Dataset excerpts
• • • •

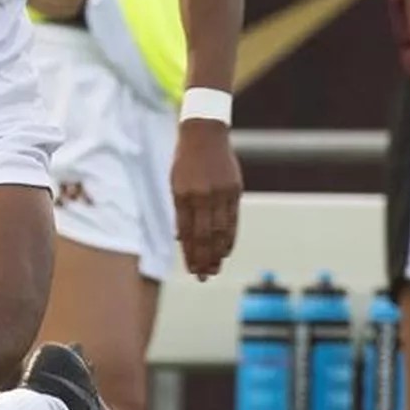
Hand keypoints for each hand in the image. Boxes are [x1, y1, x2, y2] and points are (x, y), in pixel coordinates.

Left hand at [171, 118, 242, 280]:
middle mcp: (202, 195)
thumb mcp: (174, 183)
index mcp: (182, 194)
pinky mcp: (234, 189)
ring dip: (217, 254)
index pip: (186, 232)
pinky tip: (226, 251)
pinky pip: (233, 219)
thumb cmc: (185, 160)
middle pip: (203, 236)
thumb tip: (180, 238)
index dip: (189, 253)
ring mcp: (220, 192)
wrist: (204, 132)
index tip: (191, 270)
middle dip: (203, 259)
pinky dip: (230, 237)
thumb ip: (180, 211)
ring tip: (215, 269)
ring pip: (220, 231)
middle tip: (203, 277)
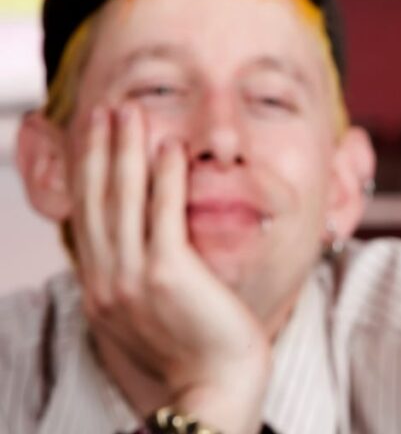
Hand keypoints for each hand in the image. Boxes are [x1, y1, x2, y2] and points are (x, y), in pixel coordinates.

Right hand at [73, 103, 268, 433]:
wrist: (214, 386)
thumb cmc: (195, 350)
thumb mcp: (150, 311)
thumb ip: (139, 276)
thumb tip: (142, 245)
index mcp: (101, 288)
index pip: (88, 216)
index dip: (89, 172)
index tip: (93, 137)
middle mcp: (107, 280)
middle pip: (98, 200)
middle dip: (100, 150)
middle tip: (104, 110)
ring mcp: (134, 277)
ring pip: (124, 200)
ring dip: (125, 151)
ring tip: (129, 113)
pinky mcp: (168, 274)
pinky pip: (163, 214)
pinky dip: (164, 177)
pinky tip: (168, 147)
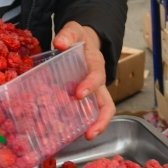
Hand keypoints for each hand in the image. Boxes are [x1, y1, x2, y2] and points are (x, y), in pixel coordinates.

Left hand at [54, 22, 115, 140]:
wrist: (83, 40)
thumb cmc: (78, 37)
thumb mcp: (74, 29)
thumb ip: (68, 34)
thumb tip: (59, 42)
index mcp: (96, 63)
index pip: (98, 76)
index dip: (90, 85)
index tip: (78, 95)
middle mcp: (98, 80)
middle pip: (107, 103)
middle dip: (101, 119)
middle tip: (89, 133)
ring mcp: (93, 91)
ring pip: (101, 111)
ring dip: (96, 126)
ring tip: (84, 138)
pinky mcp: (85, 98)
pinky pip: (87, 112)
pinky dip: (82, 123)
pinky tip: (69, 132)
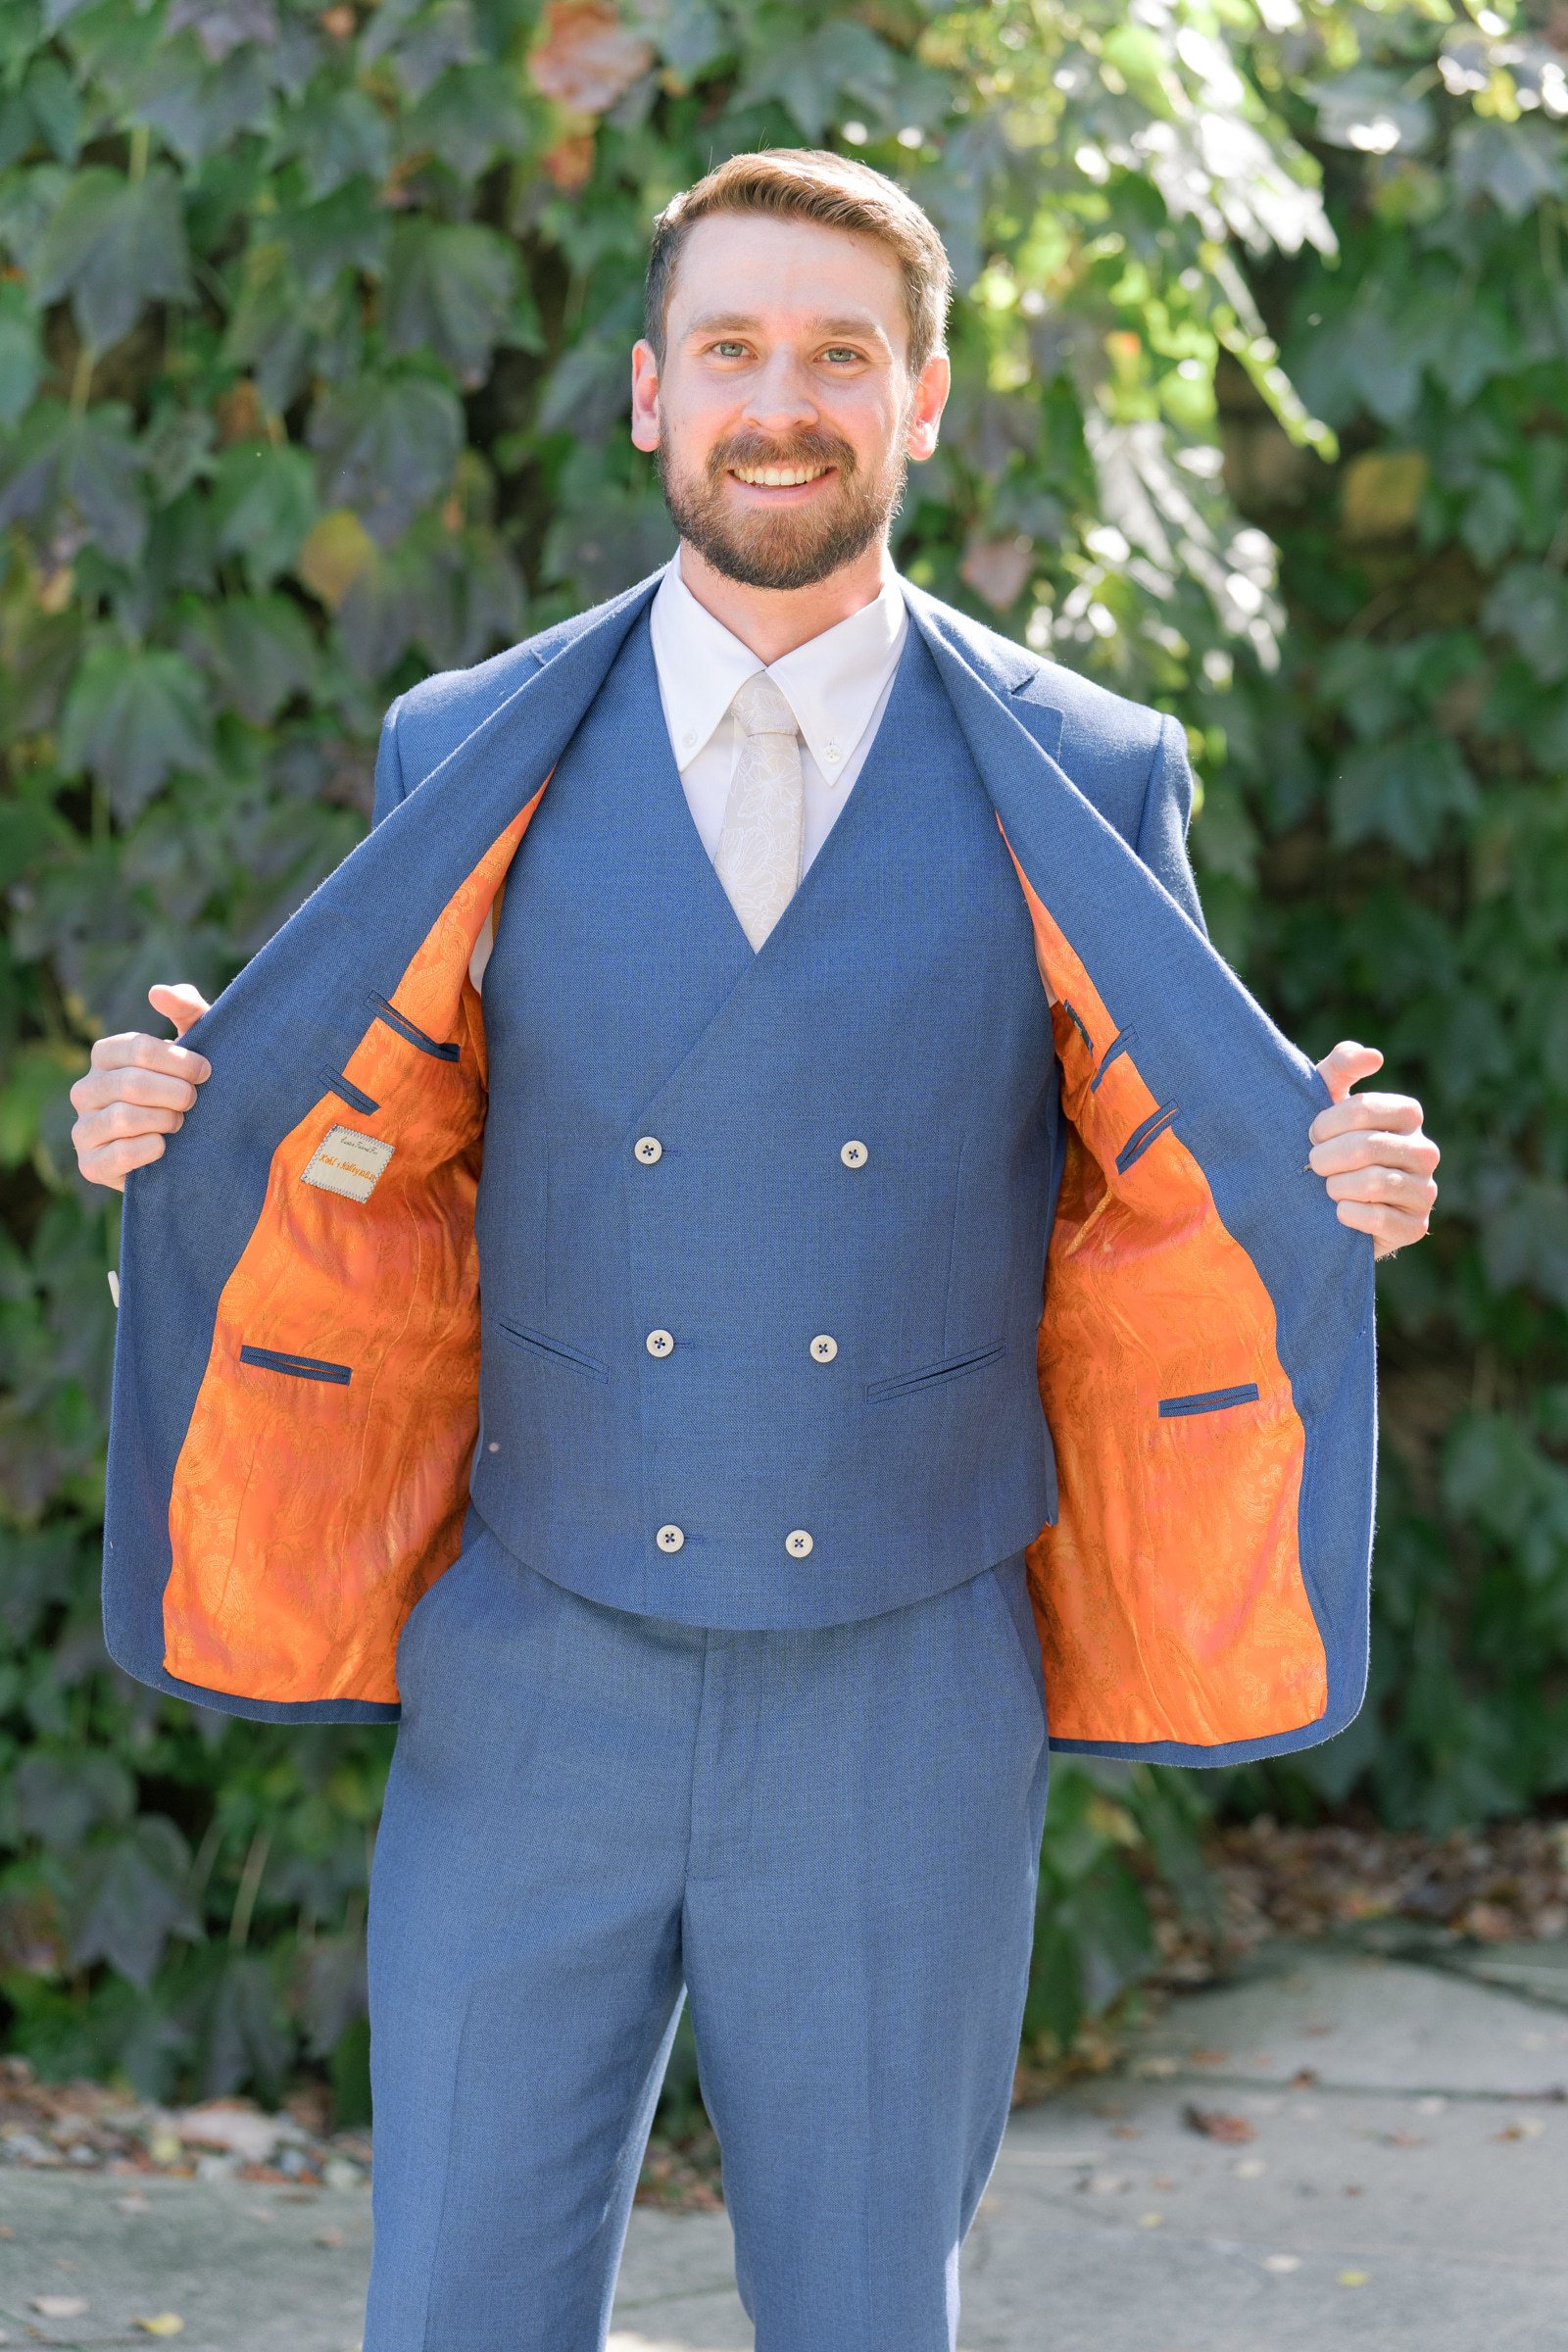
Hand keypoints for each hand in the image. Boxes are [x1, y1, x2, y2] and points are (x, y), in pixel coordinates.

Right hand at [69, 983, 211, 1193]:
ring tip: (180, 1123)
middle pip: (131, 1083)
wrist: (190, 1146)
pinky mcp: (90, 1165)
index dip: (178, 1061)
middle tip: (194, 1101)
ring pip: (124, 1118)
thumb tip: (158, 992)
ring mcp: (83, 1129)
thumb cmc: (190, 1085)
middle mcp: (85, 1090)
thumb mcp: (197, 1043)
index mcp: (105, 1056)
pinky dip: (149, 1150)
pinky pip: (117, 1155)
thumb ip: (186, 1009)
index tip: (206, 1072)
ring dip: (165, 1120)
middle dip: (176, 1093)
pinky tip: (165, 1147)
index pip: (136, 1048)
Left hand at [1309, 1041, 1437, 1259]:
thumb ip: (1341, 1068)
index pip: (1370, 1110)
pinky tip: (1339, 1213)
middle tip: (1314, 1164)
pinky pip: (1382, 1219)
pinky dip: (1350, 1215)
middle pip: (1370, 1147)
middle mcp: (1425, 1151)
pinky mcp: (1416, 1226)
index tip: (1311, 1133)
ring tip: (1326, 1188)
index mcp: (1407, 1117)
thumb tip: (1373, 1056)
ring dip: (1337, 1186)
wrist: (1327, 1206)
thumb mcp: (1327, 1101)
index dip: (1331, 1121)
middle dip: (1328, 1156)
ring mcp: (1425, 1190)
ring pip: (1377, 1182)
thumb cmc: (1328, 1144)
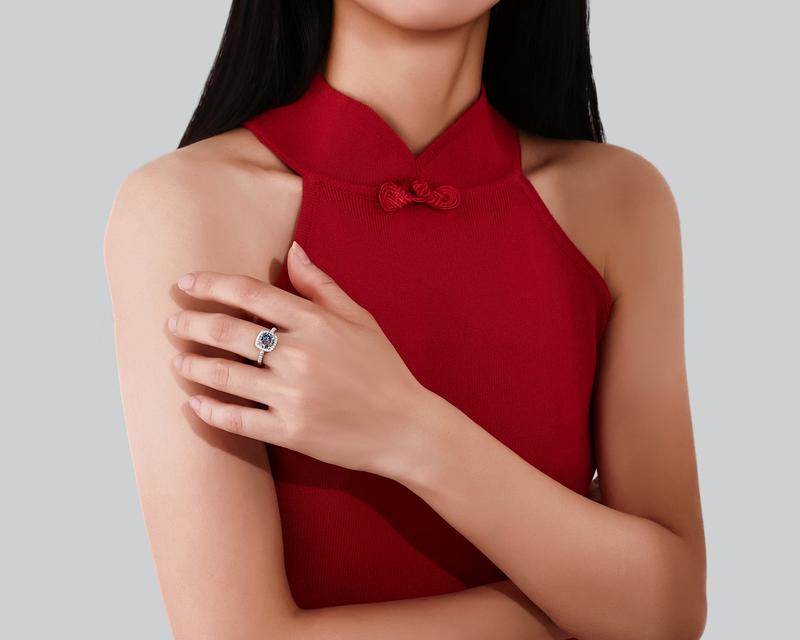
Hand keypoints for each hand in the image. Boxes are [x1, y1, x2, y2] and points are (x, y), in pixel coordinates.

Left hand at [168, 240, 429, 478]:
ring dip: (193, 366)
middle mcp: (300, 355)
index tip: (186, 283)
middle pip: (227, 331)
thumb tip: (292, 250)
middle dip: (190, 324)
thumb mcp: (360, 319)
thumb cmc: (383, 369)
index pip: (250, 293)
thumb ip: (321, 285)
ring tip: (177, 362)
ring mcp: (292, 396)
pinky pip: (237, 420)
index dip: (211, 284)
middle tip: (171, 324)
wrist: (405, 428)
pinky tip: (195, 403)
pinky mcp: (290, 431)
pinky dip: (210, 411)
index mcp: (316, 322)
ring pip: (225, 375)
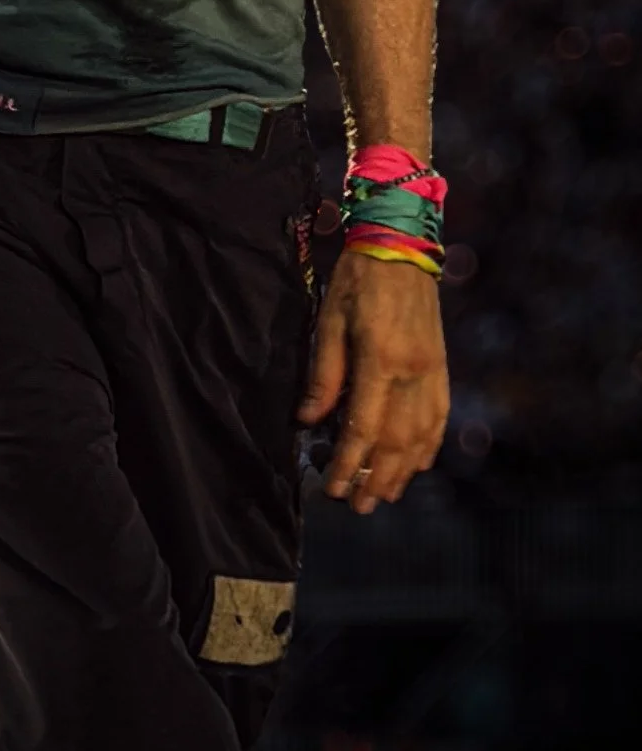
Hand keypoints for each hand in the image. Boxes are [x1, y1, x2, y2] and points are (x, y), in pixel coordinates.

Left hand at [297, 249, 449, 512]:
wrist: (401, 245)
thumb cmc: (357, 279)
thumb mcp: (329, 320)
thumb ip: (324, 374)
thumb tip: (309, 421)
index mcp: (381, 360)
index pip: (364, 428)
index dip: (347, 463)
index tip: (332, 488)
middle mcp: (413, 373)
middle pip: (396, 442)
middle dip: (375, 479)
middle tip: (356, 506)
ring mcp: (433, 372)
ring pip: (422, 437)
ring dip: (403, 472)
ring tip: (383, 495)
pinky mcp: (441, 366)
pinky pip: (439, 417)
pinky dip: (428, 447)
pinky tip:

• • • •

# [Your objective]
From the records above, copy out the line with "index tip: (93, 137)", the line with "pinky tip: (168, 147)", and every line between them, word for word.

# [Result below]
index tip: (93, 137)
middle mcp: (107, 280)
middle pip: (98, 200)
middle dip: (100, 150)
middle tip: (104, 110)
ring mcp: (134, 277)
ring pip: (124, 200)
ring dip: (125, 151)
ring tip: (129, 113)
pinky mcp: (168, 274)
pinky pip: (163, 214)
pinky dip: (164, 177)
pinky tip: (168, 147)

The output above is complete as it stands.